OBJECTIVES: To identify the disease-causing mutation and its molecular consequence for a clinically distinct type of myotonic myopathy. Backgrounds:— The authors encountered a unique myotonic disorder of early onset in a 37-year-old man and his 47-year-old sister.

METHODS: After examining known loci of inherited myotonic disorders, the authors looked for mutations within the CLCN1 gene using single strand conformation polymorphism and direct sequencing. To investigate the disease mechanism, reverse transcriptase PCR analyses of total RNA were performed.
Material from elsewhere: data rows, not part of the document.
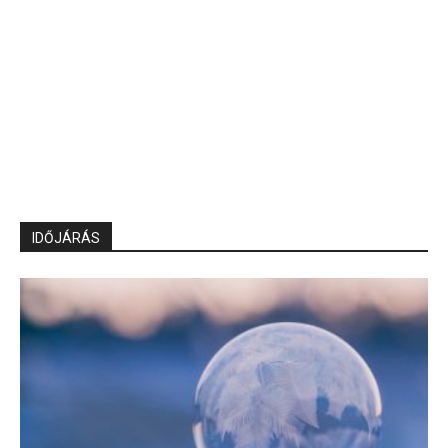
IDŐJÁRÁS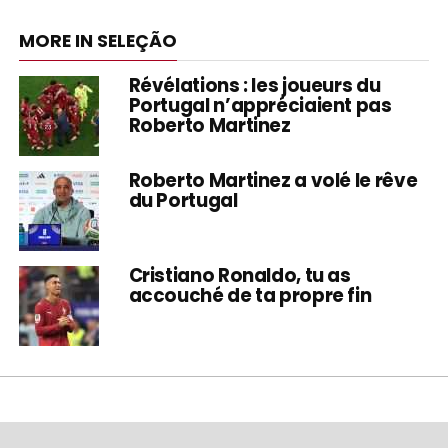
MORE IN SELEÇÃO
Révélations : les joueurs du
Portugal n’appréciaient pas
Roberto Martinez
Roberto Martinez a volé le rêve
du Portugal
Cristiano Ronaldo, tu as
accouché de ta propre fin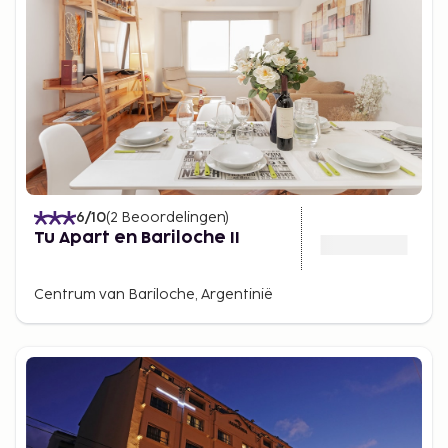
6
/10
(
2
Beoordelingen
)
Tu Apart en Bariloche II
Centrum van Bariloche, Argentinië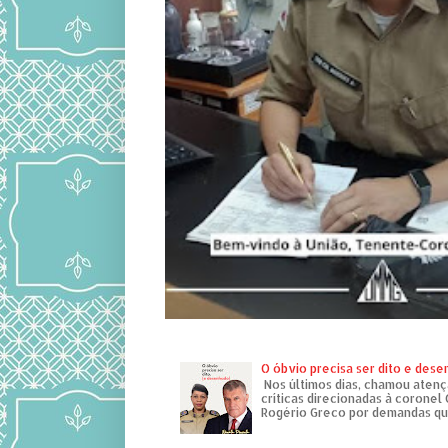
O óbvio precisa ser dito e des
Nos últimos dias, chamou atenç
críticas direcionadas à coronel
Rogério Greco por demandas que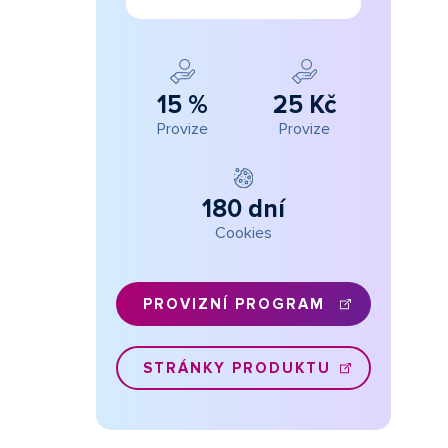
15 %
25 Kč
Provize
Provize
180 dní
Cookies
PROVIZNÍ PROGRAM
STRÁNKY PRODUKTU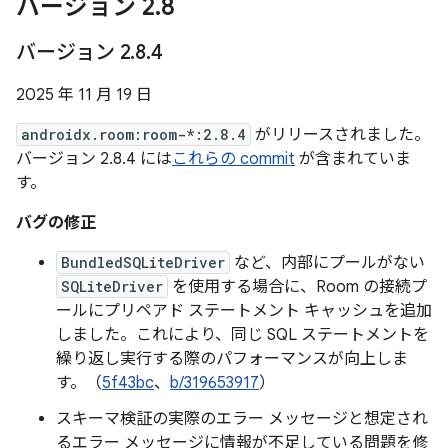
バージョン 2
.
8
バージョン 2
.
8
.
4
2025 年 11 月 19 日
androidx.room:room-*:2.8.4
がリリースされました。
バージョン 2.8.4 には
これらの commit
が含まれていま
す。
バグの修正
BundledSQLiteDriver
など、内部にプールがない
SQLiteDriver
を使用する場合に、Room の接続プ
ールにプリペアド ステートメント キャッシュを追加
しました。これにより、同じ SQL ステートメントを
繰り返し実行する際のパフォーマンスが向上しま
す。（
5f43bc
、
b/319653917
）
スキーマ検証の実際のエラー メッセージと想定され
るエラー メッセージに情報が不足している問題を修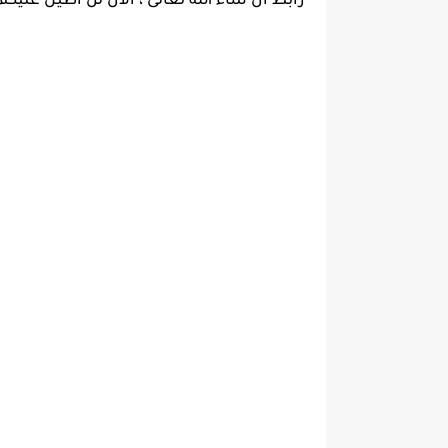
رابط ان شاء الله تعالى ، الان لن اطيل ع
RESULTS: In the proband and his affected sister, two novel mutations comprising a compound heterozygous state in the CLCN1 gene were identified: 1) a base (G) insertion in exon 7 generating a premature termination codon (fs289X) in the D5 domain, and 2) a C-to-T substitution in exon 23 resulting in a missense mutation (P932L). These mutations accompanied a clinical phenotype that is distinguishable from recessive myotonia congenita by progressive generalized muscle weakness, severe distal muscle atrophy, joint contractures, high serum creatine kinase levels, and conspicuous myopathic changes on muscle histopathology. Reverse transcriptase PCR analyses detected only the P932L mutant mRNA in skeletal muscle, suggesting that the fs289X mRNA is degraded rapidly.

CONCLUSIONS: These data suggest that fs289X is a null mutation, rendering the patients with the compound heterozygous genotype of fs289X/P932L to exclusively express P932L homomeric channels that may have caused the "dystrophic" phenotype.